Yushan mengatakan tidak ada larangan khusus untuk mengunjungi dan masuk di Arajang. Namun, pengunjung harus memiliki niat yang baik serta bertutur kata dan berperilaku yang sopan saat masuk di Arajang.

Bangunan Arajang di kompleks Rujab Bupati BoneBangunan Arajang di kompleks Rujab Bupati Bone. (Agung Pramono/detikSulsel)

Yushan menekankan tidak bisa bermain-main di dalam Arajang, apalagi berbuat hal buruk. Jika nekat melakukannya maka akan mengalami hal mistis.

Termasuk ketika pengunjung meremehkan dan tidak mempercayai kesakralan Arajang dan benda pusaka di dalamnya, pengunjung akan langsung ditunjukkan buktinya melalui kejadian mistis.

"Di dalam Arajang semua benda pusaka yang pernah digunakan Arung Palakka untuk mempertahankan Kerajaan Bone. Semua benda dianggap benda sakral dan mistik. Tidak boleh sembarang bicara misal, apa ini, begini ji. Biasa orang kemasukan. Makanya tidak bisa main-main di Arajang. Tidak sembarangan orang bisa berkata-kata," sebutnya.

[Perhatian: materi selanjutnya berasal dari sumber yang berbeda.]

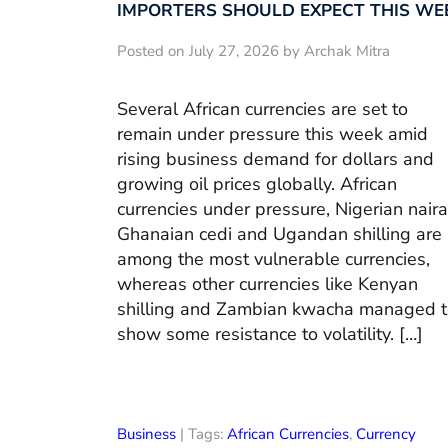
IMPORTERS SHOULD EXPECT THIS WE
Posted on July 27, 2026 by Archak Mitra
Several African currencies are set to
remain under pressure this week amid
rising business demand for dollars and
growing oil prices globally. African
currencies under pressure, Nigerian naira
Ghanaian cedi and Ugandan shilling are
among the most vulnerable currencies,
whereas other currencies like Kenyan
shilling and Zambian kwacha managed 
show some resistance to volatility. […]
Business
| Tags:
African Currencies
,
Currency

Yushan menceritakan, pernah ada rombongan instansi yang masuk ke Arajang. Diantara mereka tidak percaya akan kesakralan Arajang. Ia mengatakan saat itu orang tersebut langsung kesurupan hingga ditangani oleh ustadz.

"Pernah dulu ada orang yang masuk dan tidak percaya, malah banyak bicara langsung kerasukan. Dipanggilkan pi ustaz untuk rukyah ki baru sadar. Makanya orang di situ tidak boleh bermain-main," kata Yushan.

Sebelum difungsikan sebagai tempat penyimpanan benda pusaka, Arajang dulunya merupakan pendopo. Tepatnya pada saat Rujab Bupati Bone digunakan sebagai istana sementara pada masa pemerintahan Raja Bone ke-31, La Mappanyukki pada tahun 1931.

Arajang kini menjadi museum pusat tepat penyimpanan benda-benda pusaka Kerajaan Bone. Benda-benda pusaka ini disucikan dan tidak dibuka untuk umum.

"Benda-benda kerajaan itu tersimpan dengan baik di Museum Arung Palakka (Museum Arajang) yang berada di Kompleks Rumah Jabatan Bupati Bone. Benda-benda pusaka itu disucikan tidak tidak terbuka untuk umum, melainkan proses penyuciannya hanya dilaksanakan di dalam Museum Arajang," sebutnya.